> **Problem statement**
Write out, word for word, every line from the one where "3) plastic housing (596,396,655,493)" occurs to the final line of the entries, and nothing beyond them.

Records to process section start

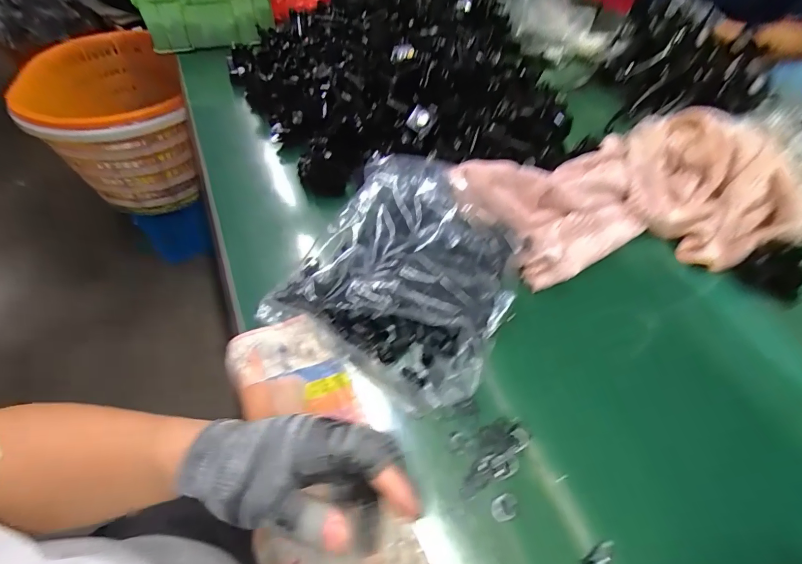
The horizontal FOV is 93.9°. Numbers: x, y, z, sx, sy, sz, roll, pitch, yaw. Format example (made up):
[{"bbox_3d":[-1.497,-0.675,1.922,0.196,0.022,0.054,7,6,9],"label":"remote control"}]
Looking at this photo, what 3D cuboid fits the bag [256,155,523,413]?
[{"bbox_3d":[0.010,-0.017,0.449,0.243,0.099,0.248,26,57,15],"label":"bag"}]

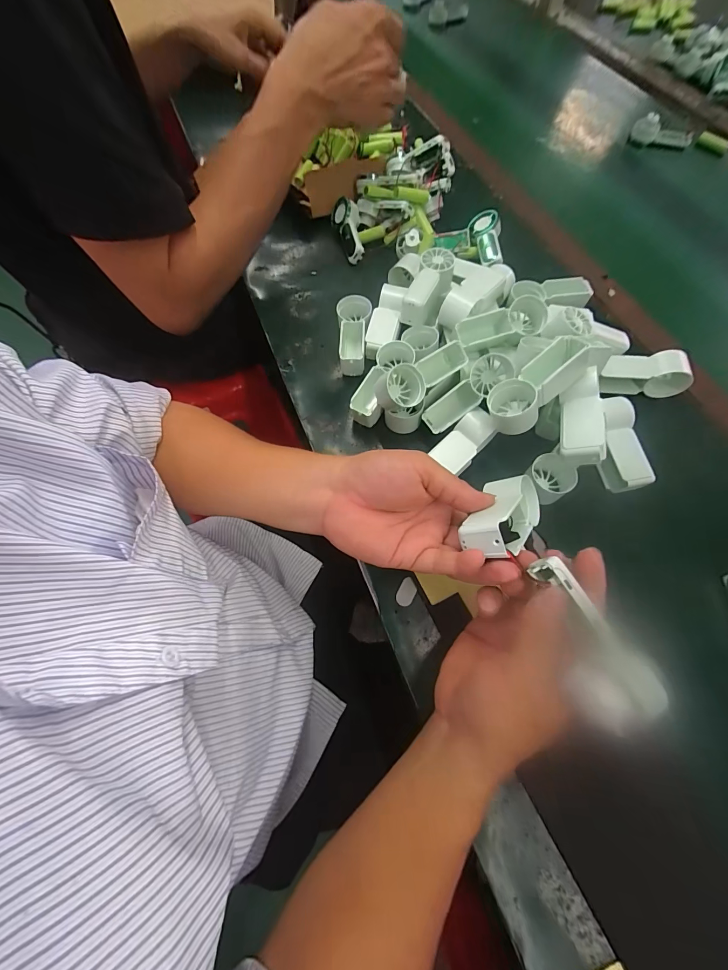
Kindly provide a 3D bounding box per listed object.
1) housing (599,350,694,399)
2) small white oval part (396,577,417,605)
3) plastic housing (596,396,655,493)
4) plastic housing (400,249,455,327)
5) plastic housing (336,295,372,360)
[{"bbox_3d":[0.299,-0.120,0.387,0.097,0.042,0.031,5,66,2],"label":"housing"},{"bbox_3d":[0.038,0.094,0.319,0.015,0.004,0.024,25,68,10],"label":"small white oval part"},{"bbox_3d":[0.246,-0.040,0.355,0.037,0.029,0.092,-2,66,-2],"label":"plastic housing"},{"bbox_3d":[0.073,-0.219,0.403,0.040,0.034,0.091,23,80,11],"label":"plastic housing"},{"bbox_3d":[-0.014,-0.172,0.418,0.036,0.031,0.089,5,66,1],"label":"plastic housing"}]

Records to process section end

> **Answer section**
3) plastic housing (596,396,655,493)
4) plastic housing (400,249,455,327)
5) plastic housing (336,295,372,360)
[{"bbox_3d":[0.299,-0.120,0.387,0.097,0.042,0.031,5,66,2],"label":"housing"},{"bbox_3d":[0.038,0.094,0.319,0.015,0.004,0.024,25,68,10],"label":"small white oval part"},{"bbox_3d":[0.246,-0.040,0.355,0.037,0.029,0.092,-2,66,-2],"label":"plastic housing"},{"bbox_3d":[0.073,-0.219,0.403,0.040,0.034,0.091,23,80,11],"label":"plastic housing"},{"bbox_3d":[-0.014,-0.172,0.418,0.036,0.031,0.089,5,66,1],"label":"plastic housing"}]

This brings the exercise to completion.